An adaptive controller for a class of nonlinear discrete-time systems has been proposed by action-critic networks (FRENa and MiFRENc). Practically, the controller has only required the parameter \(g_M\), which has been directly estimated by experimental data, when the mathematical model of controlled plants has been completely omitted. Two sets of IF–THEN rules have been created according to the human knowledge of controlled plant and the optimization manner of tracking error and control energy for FRENa and MiFRENc, respectively. The online learning algorithm of two networks has been developed to tune all adjustable parameters by RL manner.
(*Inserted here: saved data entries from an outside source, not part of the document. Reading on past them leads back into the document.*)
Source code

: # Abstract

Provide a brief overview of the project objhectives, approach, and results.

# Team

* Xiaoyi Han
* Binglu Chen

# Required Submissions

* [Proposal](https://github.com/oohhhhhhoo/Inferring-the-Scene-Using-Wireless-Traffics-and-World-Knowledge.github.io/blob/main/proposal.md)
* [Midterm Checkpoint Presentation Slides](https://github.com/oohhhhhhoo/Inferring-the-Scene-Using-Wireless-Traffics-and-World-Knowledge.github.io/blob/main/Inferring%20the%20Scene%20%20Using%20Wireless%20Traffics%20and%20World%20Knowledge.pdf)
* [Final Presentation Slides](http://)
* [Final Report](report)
The theoretical analysis has been conducted by the Lyapunov method to guarantee the convergence of tracking error and internal signals. The numerical system based on computer simulation has demonstrated the effectiveness of the proposed controller and the convergence of error signal. The experimental system with DC-motor current control has been established by our prototyping product. The controller design has been conducted by using only the VI characteristic curve obtained by the standard testing process. The results have represented the satisfied performance of control scheme such that a superior tracking performance and a compensation of large variation occurred by unknown nonlinear terms of controlled plant.

Unlike other RL controllers, in this work, the critic network has been designed directly by using the set of IF–THEN rules from the human knowledge of the controlled plant. To emphasize this advantage, the research based on nonholonomic systems with this proposed scheme is our future investigating theme.